*阅读节选*
原标题:往来“讨海人”:盘中餐,险中取| 深度人物

记者/石爱华

编辑/李显峰宋建华

时近中秋,浙江沿海的大小码头,迎来又一个开渔节,各种海货经由渔民的捕网,变成人们团圆时盘中之餐。

盘中餐,海中取。宁波象山县石浦港开渔第一天,一艘渔船就在作业时失火烧毁,9名船员跳海逃生,仅6人生还。

繁忙的石浦港,3名外来务工船员的死,并没有激起太大波浪,大批务工人员从内陆来到海边,成为“船老大”的手下。外来的“水手”和土生土长的“船老大”互相选择,组成这片海域的“讨海人”队伍,艰难的维持着行业的平衡。

渔船私有化的30多年里,越来越多的内陆人来到海上讨生活,而沿海土著的生活重心则从海上回归岸边。

“船老大”

*工作指令 1*
根据阅读节选,石浦港开渔第一天失火的那艘渔船上,有几名船员跳海逃生?最后几人生还?

*任务数据*
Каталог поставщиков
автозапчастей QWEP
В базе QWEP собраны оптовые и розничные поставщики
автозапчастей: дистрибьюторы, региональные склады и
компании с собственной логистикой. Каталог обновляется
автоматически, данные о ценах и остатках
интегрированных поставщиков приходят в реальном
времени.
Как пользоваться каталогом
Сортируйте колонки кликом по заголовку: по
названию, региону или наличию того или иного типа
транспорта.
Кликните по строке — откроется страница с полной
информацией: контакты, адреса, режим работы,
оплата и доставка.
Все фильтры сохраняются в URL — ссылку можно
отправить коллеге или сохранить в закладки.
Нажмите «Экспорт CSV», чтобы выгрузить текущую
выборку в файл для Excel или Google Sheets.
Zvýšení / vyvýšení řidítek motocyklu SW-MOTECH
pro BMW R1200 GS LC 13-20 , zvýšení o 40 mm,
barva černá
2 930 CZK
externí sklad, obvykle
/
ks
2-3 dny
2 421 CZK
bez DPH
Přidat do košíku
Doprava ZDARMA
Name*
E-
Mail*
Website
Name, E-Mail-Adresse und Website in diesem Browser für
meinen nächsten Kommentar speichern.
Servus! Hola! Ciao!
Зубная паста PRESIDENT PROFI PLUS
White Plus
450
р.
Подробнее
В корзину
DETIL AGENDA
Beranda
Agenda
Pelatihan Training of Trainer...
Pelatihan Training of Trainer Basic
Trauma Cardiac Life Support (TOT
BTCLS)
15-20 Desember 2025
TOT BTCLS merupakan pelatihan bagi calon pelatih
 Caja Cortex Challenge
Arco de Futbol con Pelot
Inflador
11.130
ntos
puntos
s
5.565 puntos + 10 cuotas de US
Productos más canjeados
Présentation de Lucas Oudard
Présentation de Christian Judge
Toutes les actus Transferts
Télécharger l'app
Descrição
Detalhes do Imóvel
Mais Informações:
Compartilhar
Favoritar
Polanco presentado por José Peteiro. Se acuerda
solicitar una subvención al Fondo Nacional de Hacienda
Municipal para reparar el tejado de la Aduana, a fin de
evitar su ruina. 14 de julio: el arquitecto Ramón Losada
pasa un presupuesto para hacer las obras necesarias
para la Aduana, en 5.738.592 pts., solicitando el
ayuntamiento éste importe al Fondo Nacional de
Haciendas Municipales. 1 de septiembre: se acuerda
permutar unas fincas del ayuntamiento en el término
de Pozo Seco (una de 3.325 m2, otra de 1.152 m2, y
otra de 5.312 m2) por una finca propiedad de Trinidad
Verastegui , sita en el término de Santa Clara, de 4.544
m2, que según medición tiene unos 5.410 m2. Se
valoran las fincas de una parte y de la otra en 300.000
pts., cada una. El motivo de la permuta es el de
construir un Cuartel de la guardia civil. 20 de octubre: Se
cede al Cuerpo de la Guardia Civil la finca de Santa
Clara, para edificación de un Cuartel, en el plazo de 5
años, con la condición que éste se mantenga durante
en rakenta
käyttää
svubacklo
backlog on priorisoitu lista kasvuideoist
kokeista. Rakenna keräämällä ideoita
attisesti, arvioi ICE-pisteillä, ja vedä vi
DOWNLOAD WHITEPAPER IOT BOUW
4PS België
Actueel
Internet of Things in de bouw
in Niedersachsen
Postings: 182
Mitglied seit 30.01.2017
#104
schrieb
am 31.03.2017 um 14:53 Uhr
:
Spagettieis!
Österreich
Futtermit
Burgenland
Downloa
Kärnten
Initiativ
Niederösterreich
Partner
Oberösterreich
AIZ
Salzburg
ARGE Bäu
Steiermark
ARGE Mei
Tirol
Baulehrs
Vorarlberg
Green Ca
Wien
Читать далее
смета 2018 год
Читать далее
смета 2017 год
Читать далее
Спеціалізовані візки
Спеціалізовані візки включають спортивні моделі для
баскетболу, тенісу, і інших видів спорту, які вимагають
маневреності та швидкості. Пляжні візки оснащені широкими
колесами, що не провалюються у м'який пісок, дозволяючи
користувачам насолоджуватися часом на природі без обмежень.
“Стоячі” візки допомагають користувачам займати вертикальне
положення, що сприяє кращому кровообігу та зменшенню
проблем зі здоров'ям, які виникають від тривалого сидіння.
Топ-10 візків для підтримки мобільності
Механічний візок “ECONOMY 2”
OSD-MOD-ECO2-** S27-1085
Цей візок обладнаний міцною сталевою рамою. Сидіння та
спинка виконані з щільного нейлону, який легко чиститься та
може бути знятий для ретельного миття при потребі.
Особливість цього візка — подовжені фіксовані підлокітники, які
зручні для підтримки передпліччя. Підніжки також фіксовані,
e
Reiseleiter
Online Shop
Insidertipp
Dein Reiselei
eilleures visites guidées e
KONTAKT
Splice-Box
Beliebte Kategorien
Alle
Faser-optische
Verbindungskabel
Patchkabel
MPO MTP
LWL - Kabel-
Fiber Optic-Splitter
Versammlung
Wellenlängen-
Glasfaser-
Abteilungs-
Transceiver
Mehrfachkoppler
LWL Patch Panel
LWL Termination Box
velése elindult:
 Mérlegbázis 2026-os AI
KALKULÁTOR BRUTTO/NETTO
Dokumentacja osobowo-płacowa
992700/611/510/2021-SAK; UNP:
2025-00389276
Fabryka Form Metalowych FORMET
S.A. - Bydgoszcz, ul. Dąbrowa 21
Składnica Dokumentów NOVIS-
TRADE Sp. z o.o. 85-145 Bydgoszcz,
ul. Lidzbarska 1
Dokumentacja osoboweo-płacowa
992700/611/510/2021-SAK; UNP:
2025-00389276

*工作指令 2*
请照抄任务数据里的行,从第一行开始,一直抄到含有“Кликните по строке”的那一行,首尾两行都要包括。

*任务结果 1*
9名船员跳海逃生,仅6人生还。

*任务结果 2*
Каталог поставщиков
автозапчастей QWEP
В базе QWEP собраны оптовые и розничные поставщики
автозапчастей: дистрибьюторы, региональные склады и
компании с собственной логистикой. Каталог обновляется
автоматически, данные о ценах и остатках
интегрированных поставщиков приходят в реальном
времени.
Как пользоваться каталогом
Сортируйте колонки кликом по заголовку: по
названию, региону или наличию того или иного типа
транспорта.
Кликните по строке — откроется страница с полной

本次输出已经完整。